*PROBLEM STATEMENT:* Please pull out every line below that contains the word "Transcribe", matching its case exactly.

* START *

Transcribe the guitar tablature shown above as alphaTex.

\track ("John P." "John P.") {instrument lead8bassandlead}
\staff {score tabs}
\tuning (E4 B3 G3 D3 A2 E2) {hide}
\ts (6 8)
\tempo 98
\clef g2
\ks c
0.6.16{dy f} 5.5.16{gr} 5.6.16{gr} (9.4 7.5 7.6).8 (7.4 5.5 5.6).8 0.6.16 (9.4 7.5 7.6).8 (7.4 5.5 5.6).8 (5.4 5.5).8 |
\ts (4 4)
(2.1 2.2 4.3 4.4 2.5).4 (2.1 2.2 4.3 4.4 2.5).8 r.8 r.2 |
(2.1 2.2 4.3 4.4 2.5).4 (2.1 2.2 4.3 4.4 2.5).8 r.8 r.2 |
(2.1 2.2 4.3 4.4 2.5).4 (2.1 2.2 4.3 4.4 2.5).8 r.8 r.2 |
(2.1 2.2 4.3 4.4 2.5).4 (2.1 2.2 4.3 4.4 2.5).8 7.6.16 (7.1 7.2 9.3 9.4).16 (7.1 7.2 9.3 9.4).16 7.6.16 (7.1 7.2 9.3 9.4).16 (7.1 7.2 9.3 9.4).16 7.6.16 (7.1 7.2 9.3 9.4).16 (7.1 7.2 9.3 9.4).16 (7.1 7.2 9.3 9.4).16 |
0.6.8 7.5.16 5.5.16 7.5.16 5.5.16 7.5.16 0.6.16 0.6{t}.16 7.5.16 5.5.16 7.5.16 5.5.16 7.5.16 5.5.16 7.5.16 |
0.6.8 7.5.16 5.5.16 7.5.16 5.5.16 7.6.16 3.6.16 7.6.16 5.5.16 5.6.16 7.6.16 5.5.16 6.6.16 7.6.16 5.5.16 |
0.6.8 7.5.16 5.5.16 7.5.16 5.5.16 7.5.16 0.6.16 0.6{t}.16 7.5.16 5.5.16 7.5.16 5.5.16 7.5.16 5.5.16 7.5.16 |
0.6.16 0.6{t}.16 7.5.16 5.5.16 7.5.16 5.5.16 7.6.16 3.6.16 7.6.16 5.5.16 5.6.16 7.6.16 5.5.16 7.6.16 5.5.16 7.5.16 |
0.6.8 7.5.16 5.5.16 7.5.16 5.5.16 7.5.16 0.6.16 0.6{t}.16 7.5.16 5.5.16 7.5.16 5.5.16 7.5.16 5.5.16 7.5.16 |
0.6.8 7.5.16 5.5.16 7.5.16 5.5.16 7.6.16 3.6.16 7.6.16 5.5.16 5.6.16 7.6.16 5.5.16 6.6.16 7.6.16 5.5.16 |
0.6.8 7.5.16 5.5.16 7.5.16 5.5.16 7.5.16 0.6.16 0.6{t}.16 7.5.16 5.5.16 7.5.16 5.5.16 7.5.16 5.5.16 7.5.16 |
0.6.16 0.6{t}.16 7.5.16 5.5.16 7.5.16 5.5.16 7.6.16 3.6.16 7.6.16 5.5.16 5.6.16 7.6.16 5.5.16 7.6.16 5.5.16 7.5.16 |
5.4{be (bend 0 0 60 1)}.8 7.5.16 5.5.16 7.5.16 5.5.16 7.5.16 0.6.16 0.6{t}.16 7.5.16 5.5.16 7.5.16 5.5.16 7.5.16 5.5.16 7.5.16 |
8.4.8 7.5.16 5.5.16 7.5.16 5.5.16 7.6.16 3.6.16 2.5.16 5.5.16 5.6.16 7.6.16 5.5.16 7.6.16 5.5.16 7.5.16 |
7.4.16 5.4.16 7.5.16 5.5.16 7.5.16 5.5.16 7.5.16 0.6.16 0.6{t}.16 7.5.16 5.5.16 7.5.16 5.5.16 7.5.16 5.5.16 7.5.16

* END *

*ANSWER TO THIS EXERCISE:*
Transcribe the guitar tablature shown above as alphaTex.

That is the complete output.